Zynga just filed a new, expanded S-1, revealing new third-quarter numbers. The filing may be nearly 500 pages longer than the last one, but it's missing a key piece of information — a stock price.
That indicates that Zynga's road show, which was scheduled to start next week, has been delayed. This could indicate that the company isn't getting the kind of interest from investors as it had hoped.
With that delay, we're unlikely to see an IPO before Thanksgiving, as expected.
There's some good news in Zynga's filing: third quarter revenue of $306.8 million is up 80 percent from the year-ago quarter, revenue per unique user grew 30 percent year-over-year and daily active users grew 10 percent year-over-year after three successive quarters of year-over-year declines.
But there's plenty of negative news in this filing for investors to chew on: net income is down 50 percent from the year-earlier quarter to 12.5 million dollars. And growth this year seems to be slowing — revenue growth from Q1 to Q2 was 15 percent, and only 10 percent from Q2 to Q3. Plus daily active users dropped 8.5 percent from the second quarter to the third quarter, to 54 million.

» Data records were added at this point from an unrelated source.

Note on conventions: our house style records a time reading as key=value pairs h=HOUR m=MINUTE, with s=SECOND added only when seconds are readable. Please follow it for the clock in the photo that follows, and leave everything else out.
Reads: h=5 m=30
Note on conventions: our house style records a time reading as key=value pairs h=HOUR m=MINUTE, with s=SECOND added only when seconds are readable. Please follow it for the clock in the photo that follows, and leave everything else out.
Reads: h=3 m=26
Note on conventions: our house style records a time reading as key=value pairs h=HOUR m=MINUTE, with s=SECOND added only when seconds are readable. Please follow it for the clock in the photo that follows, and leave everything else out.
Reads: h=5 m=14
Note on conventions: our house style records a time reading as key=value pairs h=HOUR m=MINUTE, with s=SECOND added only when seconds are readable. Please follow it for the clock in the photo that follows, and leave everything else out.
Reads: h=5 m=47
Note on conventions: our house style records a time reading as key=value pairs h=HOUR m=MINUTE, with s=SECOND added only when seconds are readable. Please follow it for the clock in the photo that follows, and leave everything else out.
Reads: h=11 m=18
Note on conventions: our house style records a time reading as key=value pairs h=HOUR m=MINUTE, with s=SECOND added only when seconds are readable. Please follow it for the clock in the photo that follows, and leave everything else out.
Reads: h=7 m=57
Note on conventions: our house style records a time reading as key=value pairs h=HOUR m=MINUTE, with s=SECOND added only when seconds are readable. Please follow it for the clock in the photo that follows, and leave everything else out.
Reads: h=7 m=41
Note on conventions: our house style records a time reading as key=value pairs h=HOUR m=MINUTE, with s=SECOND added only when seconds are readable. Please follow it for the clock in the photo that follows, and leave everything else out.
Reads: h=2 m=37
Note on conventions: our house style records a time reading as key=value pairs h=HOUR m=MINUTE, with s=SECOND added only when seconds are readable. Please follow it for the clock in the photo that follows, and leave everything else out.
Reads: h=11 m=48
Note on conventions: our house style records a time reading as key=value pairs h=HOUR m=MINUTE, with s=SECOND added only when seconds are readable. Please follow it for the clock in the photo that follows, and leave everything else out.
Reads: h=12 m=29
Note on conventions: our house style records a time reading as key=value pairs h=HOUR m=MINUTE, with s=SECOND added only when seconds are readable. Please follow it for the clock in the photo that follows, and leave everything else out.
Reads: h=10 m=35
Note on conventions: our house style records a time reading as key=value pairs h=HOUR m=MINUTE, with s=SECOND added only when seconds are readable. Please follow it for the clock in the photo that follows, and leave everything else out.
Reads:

Another surprising revelation about the number of people who are paying to play. The company counts just 6.7 million people, less than 3 percent of its 230 million monthly users — as "paying" users (this excludes some payers on mobile platforms and those who use smaller web-based payment methods). Not only is this percentage quite low, it's also lower than the "less than 5 percent" Zynga said in previous S-1 filings.
It's possible that Zynga will hold off until early 2012 for its IPO. Zynga is hit-driven — results are bound to spike around game launches. The company hasn't had a hit in quite a while, but is launching highly-anticipated "Castleville" this month. The company does have enough cash on hand that it can afford to hold off on its IPO until after Castleville has started to boost its bottom line. Greencrest Capital Senior Analyst A.B. Mendez says that if the game's the hit the company expects it will be, that will boost monthly user and revenue numbers, which should positively impact the company's valuation.
Greencrest Capital's Anupam Palit raises another question — he's not comfortable with the way the company accounts for deferred revenue. He calculates the company's normalized EBITDA margins for the first three quarters of the year are 18 percent — the company reports 28 percent margins for the same period. We'll see whether that's problematic for investors.